» TASK INSTRUCTIONS:
1 - According to the astrocyte development excerpt, what determines the final location of astrocytes in restricted spatial domains?
2 - Resume the astrocyte development excerpt after its final sentence.

═══ EXCERPT ═══

Astrocyte development and heterogeneity

Abstract

Astrocytes have many roles within the brain parenchyma, and a subpopulation restricted to germinal niches functions as neural stem cells (NSCs) that produce various types of neuronal progeny in relation to spatiotemporal factors. A growing body of evidence supports the concept of morphological and molecular differences between astrocytes in different brain regions, which might relate to their derivation from regionally patterned radial glia. Indeed, the notion that astrocytes are molecularly and functionally heterogeneous could help explain how the central nervous system (CNS) retains embryonic positional information into adulthood. Here, we discuss recent evidence for regionally encoded functions of astrocytes in the developing and adult CNS to provide an integrated concept of the origin and possible function of astrocyte heterogeneity. We focus on the regionalization of NSCs in the ventricular-subventricular zone (V-SVZ) of the adult mammalian brain and emerging evidence for a segmental organization of astrocytes in the developing spinal cord and forebrain. We propose that astrocytes' diversity will provide fundamental clues to understand regional brain organization and function.

Figure 1.

Developmental origins of adult parenchymal and V-SVZ astrocyte heterogeneity. (A) The regional specification of neuroepithelial (NE) cells, (B) radial glia (RG), and (C) V-SVZ and parenchymal astrocytes (D) throughout development. NE and RG cells at different regions of the developing forebrain (A and B), including the pallium (green), the lateral and medial ganglionic eminences (LGE and MGE in blue and orange, respectively), and septum (purple), give rise to adult V-SVZ NSCs at the different walls of the lateral ventricles and parenchymal astrocytes that maintain key positional information cues to control the progeny they produce and function, respectively. (D) Neural stem cell lineage progression during brain development. NE gives rise to neurogenic RG that generate different neuronal subtypes in a sequential manner. At later stages of embryogenesis, neurogenic RG become gliogenic to produce astrocytes. Whether RG sequentially generate different astrocyte subtypes remains to be determined. The final location of astrocytes in restricted spatial domains is determined by a DV segmental template. RG also give rise to V-SVZ astrocytes that produce different subtypes of OB interneurons depending on the region in which they are located. OB, olfactory bulb; V–SVZ, ventricular–subventricular zone.

═══ DATA FOR REVIEW ═══

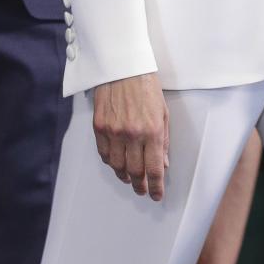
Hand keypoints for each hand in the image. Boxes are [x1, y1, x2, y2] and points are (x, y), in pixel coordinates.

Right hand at [92, 73, 168, 200]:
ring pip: (117, 166)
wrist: (123, 67)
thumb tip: (163, 164)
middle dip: (140, 185)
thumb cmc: (146, 87)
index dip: (155, 187)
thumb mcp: (163, 113)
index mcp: (152, 131)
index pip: (154, 169)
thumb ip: (163, 141)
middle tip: (142, 190)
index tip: (156, 195)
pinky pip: (104, 154)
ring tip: (130, 178)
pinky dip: (110, 162)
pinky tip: (116, 163)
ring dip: (124, 176)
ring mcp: (114, 131)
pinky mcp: (99, 126)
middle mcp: (132, 134)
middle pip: (135, 172)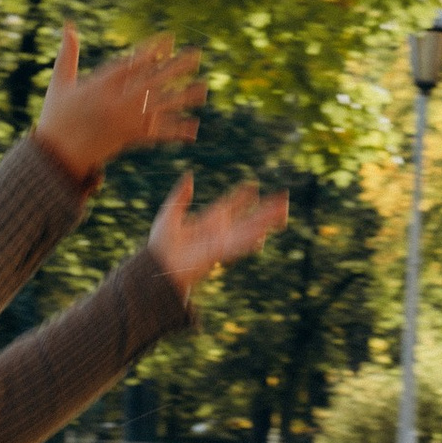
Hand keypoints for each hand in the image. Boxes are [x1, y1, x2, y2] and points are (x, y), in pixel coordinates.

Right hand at [37, 27, 206, 178]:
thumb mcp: (59, 84)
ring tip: (204, 88)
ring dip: (183, 97)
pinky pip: (156, 134)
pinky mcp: (129, 139)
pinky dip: (175, 131)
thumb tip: (68, 24)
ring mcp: (125, 122)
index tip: (169, 39)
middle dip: (175, 68)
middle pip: (152, 82)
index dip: (151, 51)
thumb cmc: (55, 117)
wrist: (56, 156)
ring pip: (160, 107)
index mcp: (99, 87)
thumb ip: (68, 54)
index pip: (130, 64)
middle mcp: (116, 104)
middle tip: (197, 55)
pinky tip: (194, 128)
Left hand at [150, 174, 288, 297]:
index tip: (253, 186)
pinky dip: (251, 239)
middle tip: (283, 199)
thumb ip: (180, 195)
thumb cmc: (160, 243)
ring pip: (250, 229)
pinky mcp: (218, 251)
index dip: (242, 196)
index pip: (230, 205)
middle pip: (248, 217)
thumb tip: (190, 176)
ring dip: (267, 222)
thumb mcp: (170, 213)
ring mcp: (221, 241)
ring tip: (284, 213)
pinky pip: (239, 243)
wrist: (157, 266)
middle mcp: (220, 230)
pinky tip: (264, 234)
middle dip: (265, 209)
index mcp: (208, 219)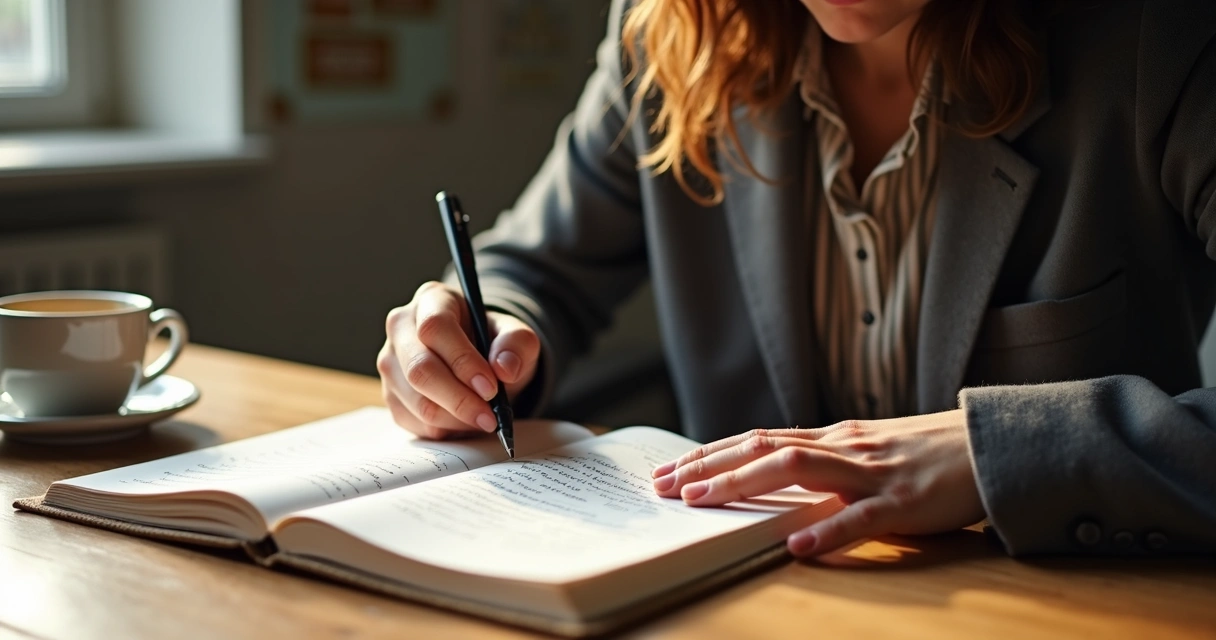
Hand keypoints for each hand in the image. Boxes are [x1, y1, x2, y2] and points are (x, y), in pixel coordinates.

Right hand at [377, 281, 539, 439]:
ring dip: (455, 418)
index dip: (462, 361)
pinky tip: (463, 420)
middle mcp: (401, 327)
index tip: (491, 388)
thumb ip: (517, 345)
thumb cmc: (493, 343)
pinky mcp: (390, 394)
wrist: (478, 363)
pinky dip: (443, 428)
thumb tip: (504, 368)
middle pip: (419, 368)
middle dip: (459, 399)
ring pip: (416, 400)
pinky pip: (412, 420)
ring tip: (483, 419)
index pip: (435, 327)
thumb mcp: (516, 337)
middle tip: (490, 417)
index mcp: (431, 300)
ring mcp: (390, 362)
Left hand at [651, 409, 985, 556]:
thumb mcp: (866, 452)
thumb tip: (773, 475)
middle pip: (762, 448)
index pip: (757, 441)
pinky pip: (861, 517)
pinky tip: (797, 545)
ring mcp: (871, 472)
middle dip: (708, 467)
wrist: (991, 444)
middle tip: (662, 486)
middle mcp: (842, 447)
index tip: (668, 471)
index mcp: (832, 439)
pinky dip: (828, 529)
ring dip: (743, 483)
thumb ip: (824, 462)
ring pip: (797, 468)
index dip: (710, 455)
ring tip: (701, 502)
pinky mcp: (904, 502)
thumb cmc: (926, 454)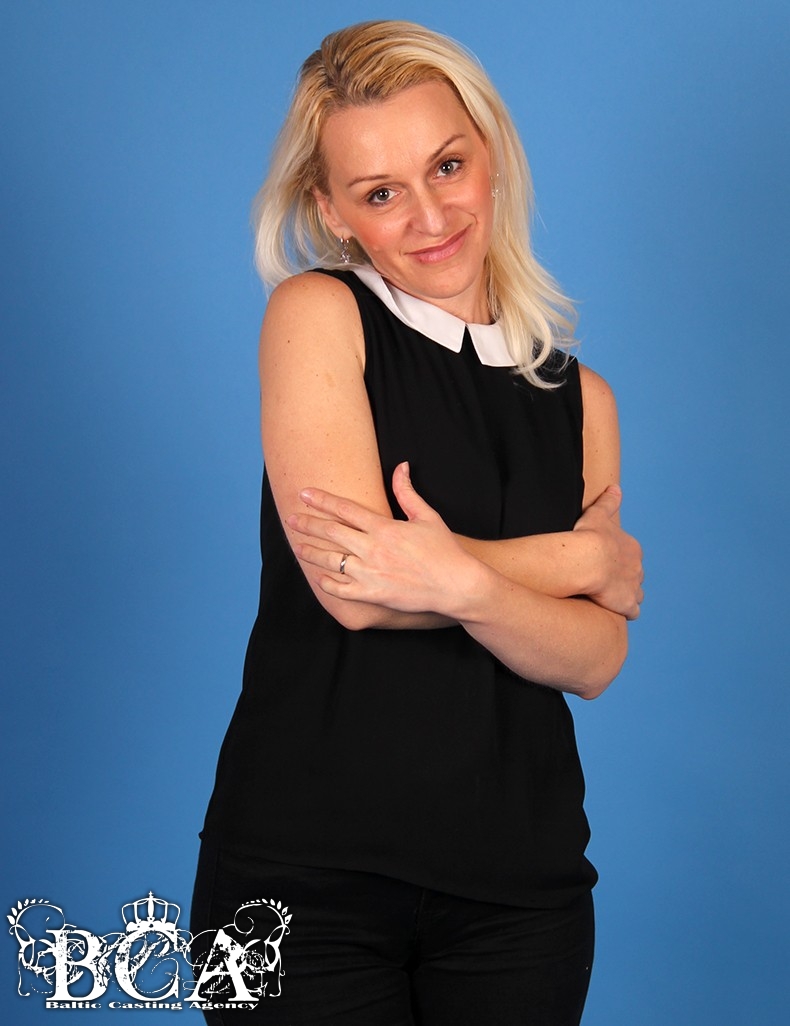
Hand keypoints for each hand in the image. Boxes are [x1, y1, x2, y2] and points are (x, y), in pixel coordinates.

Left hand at [287, 462, 480, 615]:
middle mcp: (373, 549)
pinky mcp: (373, 594)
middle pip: (331, 533)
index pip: (345, 509)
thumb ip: (407, 492)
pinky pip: (342, 589)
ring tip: (298, 547)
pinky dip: (328, 583)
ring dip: (311, 553)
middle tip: (292, 518)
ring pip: (331, 561)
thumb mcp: (427, 516)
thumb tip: (401, 466)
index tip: (304, 493)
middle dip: (308, 524)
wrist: (456, 586)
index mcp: (384, 528)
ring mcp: (370, 573)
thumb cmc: (444, 550)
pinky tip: (319, 578)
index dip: (321, 500)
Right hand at [573, 486, 643, 619]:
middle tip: (605, 582)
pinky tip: (613, 611)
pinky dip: (625, 612)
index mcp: (632, 548)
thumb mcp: (598, 514)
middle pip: (635, 575)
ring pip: (637, 594)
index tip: (606, 563)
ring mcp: (634, 588)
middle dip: (624, 579)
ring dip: (627, 596)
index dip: (619, 561)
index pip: (631, 556)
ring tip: (610, 599)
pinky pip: (632, 612)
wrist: (587, 560)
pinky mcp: (627, 604)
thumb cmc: (589, 536)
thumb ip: (608, 502)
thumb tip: (615, 488)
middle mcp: (638, 568)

═══

» YOUR RESPONSES:
1 - A DV segmental template determines it.

2 -
Figure 2.

Models of intrinsic versus neuron-induced specification of regional astrocyte heterogeneity in the spinal cord. (A) Embryonic patterning along the DV axis gives rise to regionally specified RG. Signaling by Shh and BMPs regulate the expression of segmental transcription factors, and cross-repressive interactions refine progenitor domains. After neurogenesis, astrocytes are generated in all domains of the spinal cord. They migrate laterally along the RG trajectories and do not undergo tangential migration from their domains of origin. (B) Embryonic patterning specifies regionally distinct astrocytes. The segmental code established during early patterning could be used during gliogenesis to specify segmental astrocyte subtypes and determines the spatial allocation of astrocytes. (C) Extrinsic cues from local neurons might also determine regional astrocyte features (motor neurons are depicted). (D) Segmental heterogeneity of fibrous and protoplasmic astrocytes could give rise to astromeres (i.e., astrocyte domains with distinct functions). This is a speculative concept and an area for future research. BMP, bone morphogenetic protein; SCL, stem cell leukemia; VZ, ventricular zone.